They didn't explain why they've chosen Rust. There are a lot of memory-safe languages besides Rust, especially in application-level area (not systems-level like Rust).
There are a lot of memory safe languages; there are fewer that have (1) marginal runtime requirements, (2) transparent interop/FFI with existing C codebases, (3) enable both spatial and temporal memory safety without GC, and (4) have significant development momentum behind them. Rust doesn't have to be unique among these qualifications, but it's currently preeminent.
Yes, but you assume all their projects need all 4 of these. I like Rust, but it's a bad choice for many areas (e.g. aforementioned application-level code). I'd expect serious decisions to at least take that into account.

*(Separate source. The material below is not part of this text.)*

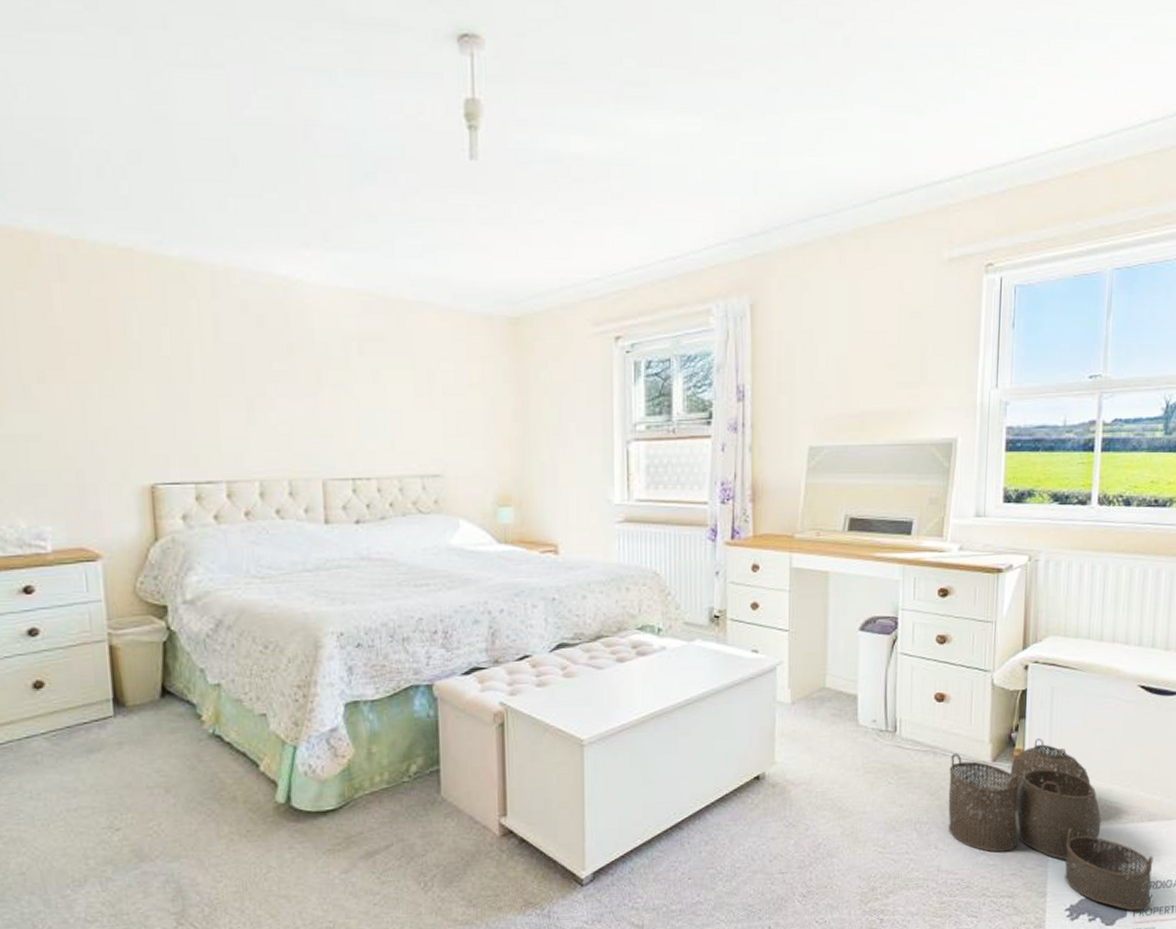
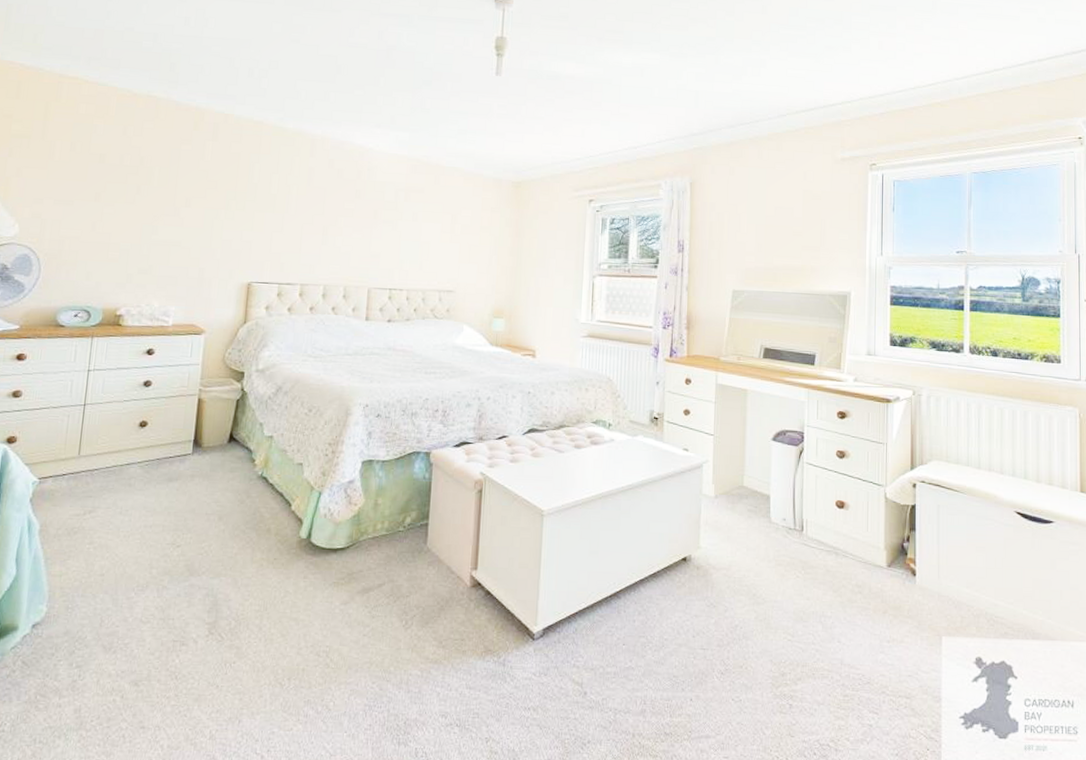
woven basket: present [948,739,1153,911] -> none [849,550,1040,726]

I’m not assuming anything of the sort. These are just properties that make Rust a nice target for automatic translation of C programs; there are myriad factors that guarantee that nowhere close to 100% of programs (C, application level, or otherwise) won’t be suitable for translation.
Apart from runtime/embedded requirements, there's the big question of how you represent what C is doing in other languages that don't have interior pointers and pointer casting. For example, in C I might have a `struct foo*` that aliases the 7th element of a `struct foo[]` array. How do you represent that in Java or Python? I don't think you can use regular objects or regular arrays/lists from either of those languages, because you need assignments through the pointer (of the whole `struct foo`, not just individual field writes) to affect the array. Even worse, in C I might have a `const char*` that aliases the same element and expects every write to affect its bytes. To model all this you'd need some Frankenstein, technically-Turing-complete, giant-bytestring-that-represents-all-of-memory thing that wouldn't really be Java or Python in any meaningful sense, wouldn't be remotely readable or maintainable, and wouldn't be able to interoperate with any existing libraries.

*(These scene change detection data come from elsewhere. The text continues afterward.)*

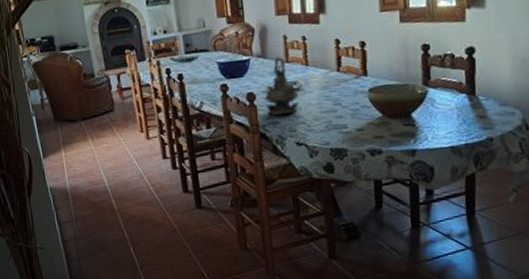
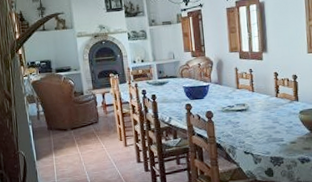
teapot: present [264,56,300,116] -> none [220,84,248,130]

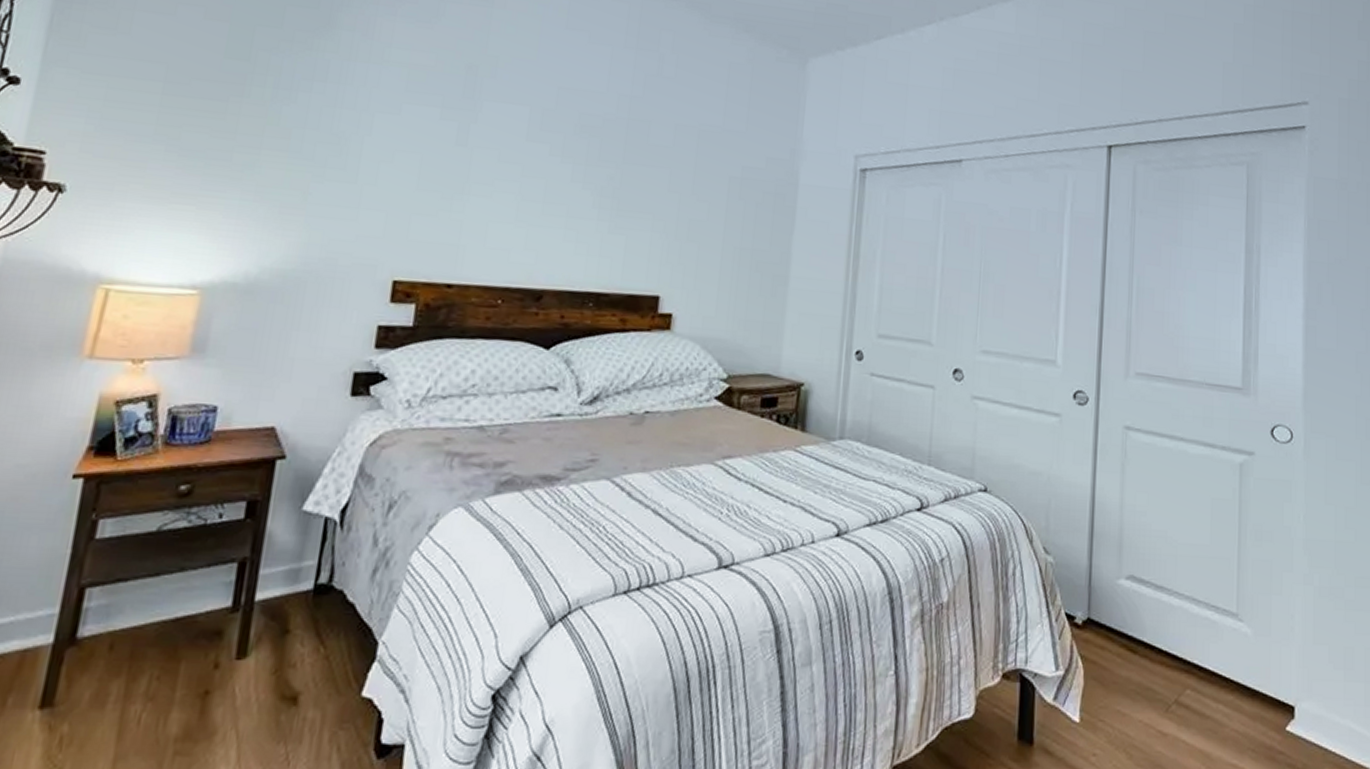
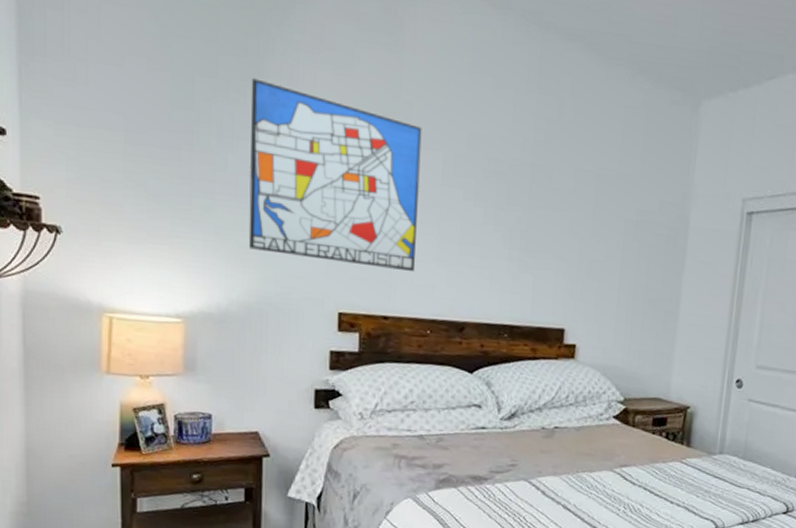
wall art: none [293,30,508,233] -> present [248,78,422,271]

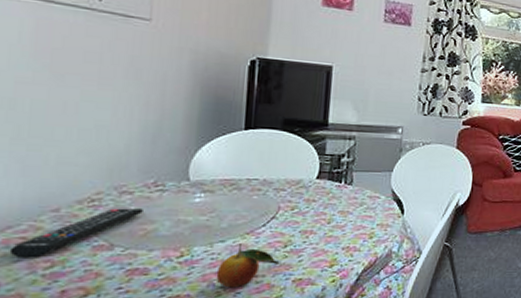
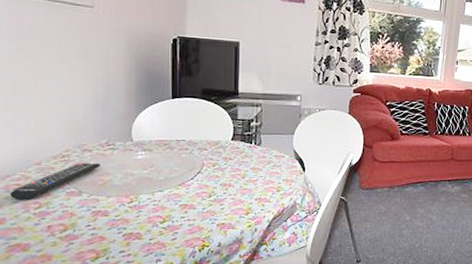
fruit: present [216,244,282,288] -> none [158,193,208,229]

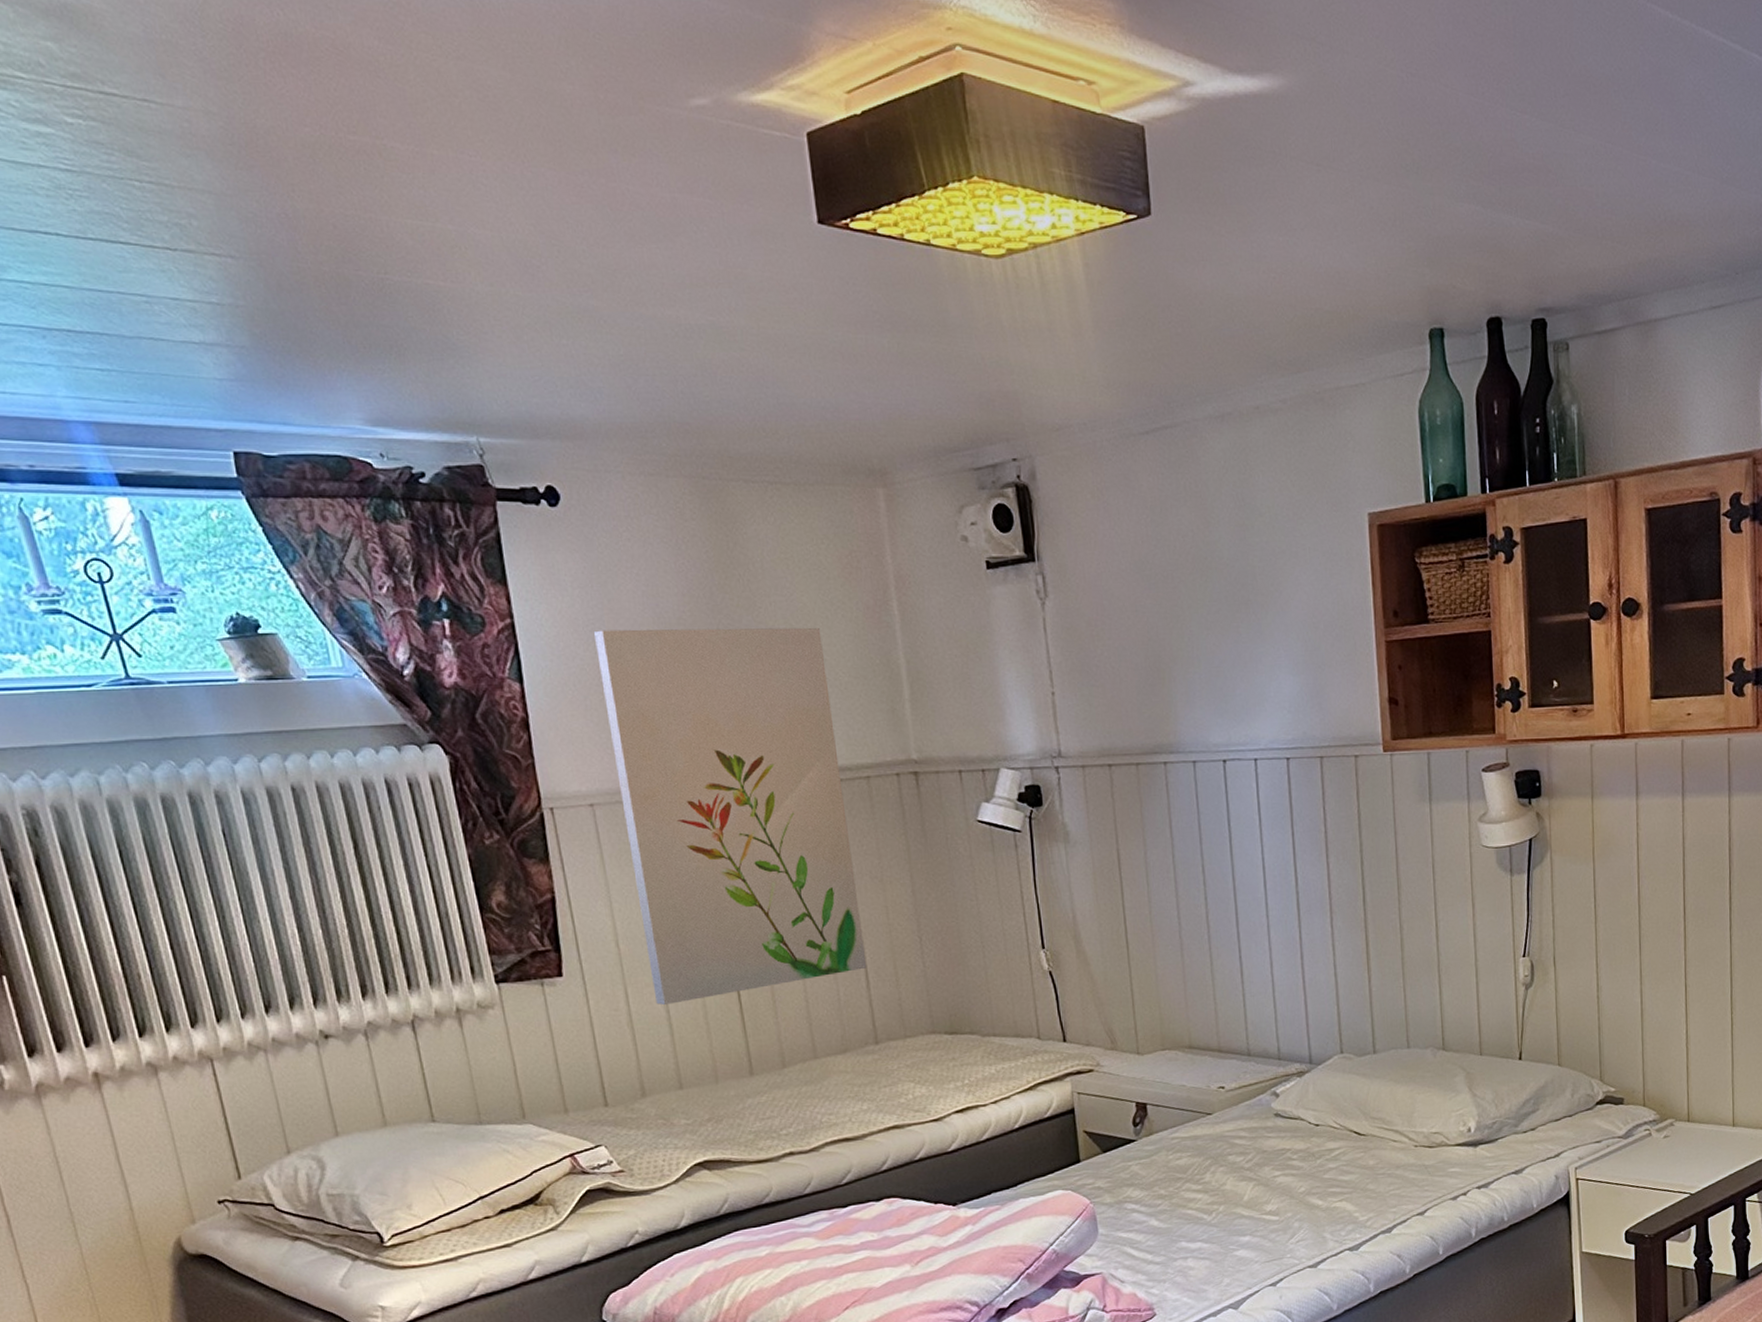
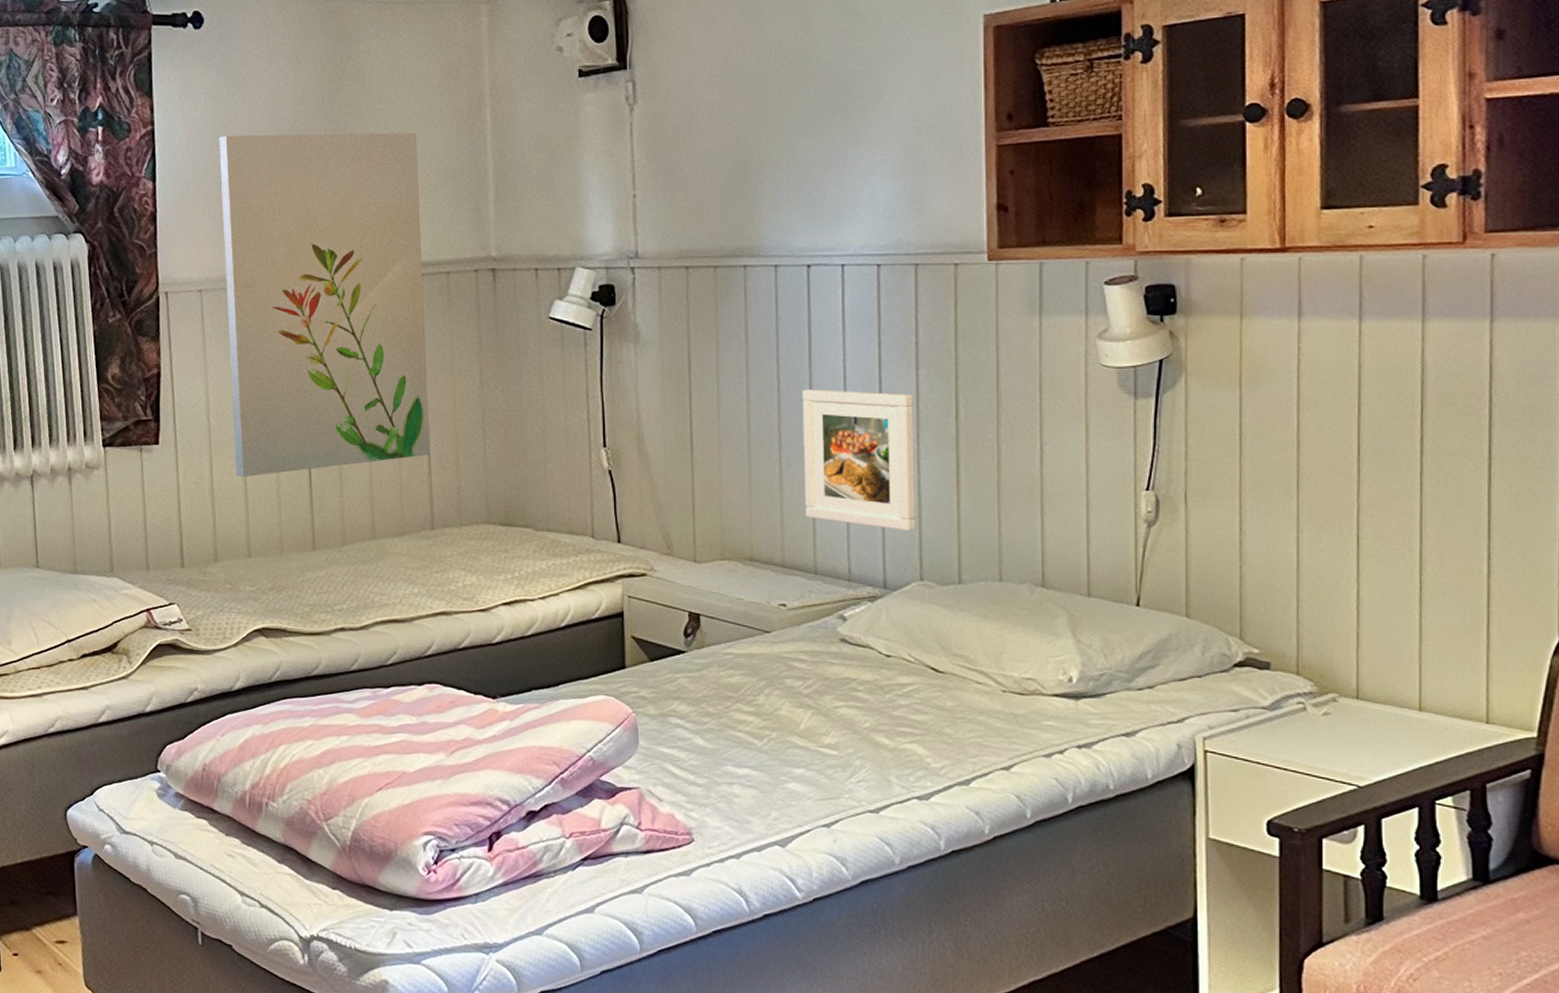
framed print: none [1225,880,1335,1010] -> present [801,389,916,532]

In Rust you presumably do all of that with raw pointers, which leaves you with a big unsafe mess to clean up over time, and I imagine a lot of the hard work of this project is trying to minimize that mess. But at least the mess that you have is recognizably Rust, and incremental cleanup is possible.
I’ve spent the past few months translating a C library heavy in pointer arithmetic to TypeScript. Concessions have to be made here and there but ended up making utility classes to capture some of the functionality. Structs can be represented as types since they are able to also to be expressed as unions similar to structs. These const types can have fields updated in place and inherit properties from other variables similar to passing by reference which JS can do (pass by sharing) or use a deep clone to copy. As far as affecting the underlying bytes as a type I’ve come up with something I call byte type reflection which is a union type which does self-inference on the object properties in order to flatten itself into a bytearray so that the usual object indexing and length properties automatically only apply to the byte array as it has been expressed (the underlying object remains as well). C automatically does this so there is some overhead for this that cannot be removed. Pointer arithmetic can be applied with an iterator class which keeps track of the underlying data object but sadly does count as another copy. Array splicing can substitute creating a view of a pointer array which is not optimal but there are some Kotlin-esque utilities that create array views which can be used. Surprisingly, the floating point values which I expected to be way off and can only express as a number type are close enough. I use Deno FFI so plenty of room to go back to unmanaged code for optimizations and WASM can be tapped into easily. For me those values are what is important and it does the job adequately. The code is also way more resilient to runtime errors as opposed to the C library which has a tendency to just blow up. TLDR; Don’t let it stop you until you try because you might just be surprised at how it turns out. If the function calls of a library are only 2-3 levels deep how much “performance” are you really gaining by keeping it that way? Marshalling code is the usual answer and Deno FFI does an amazing job at that.
Naah, I believe in some areas like DARPA's a lot of folks still do C out of tradition only. Same as in banking they still use COBOL -- way too many existing problems and integrations are already in COBOL.
In DARPA I think a lot of control software is written in C, even though some of their controllers can even run Java.
So a large-scale effort is needed to refactor all the infrastructure.l and processes.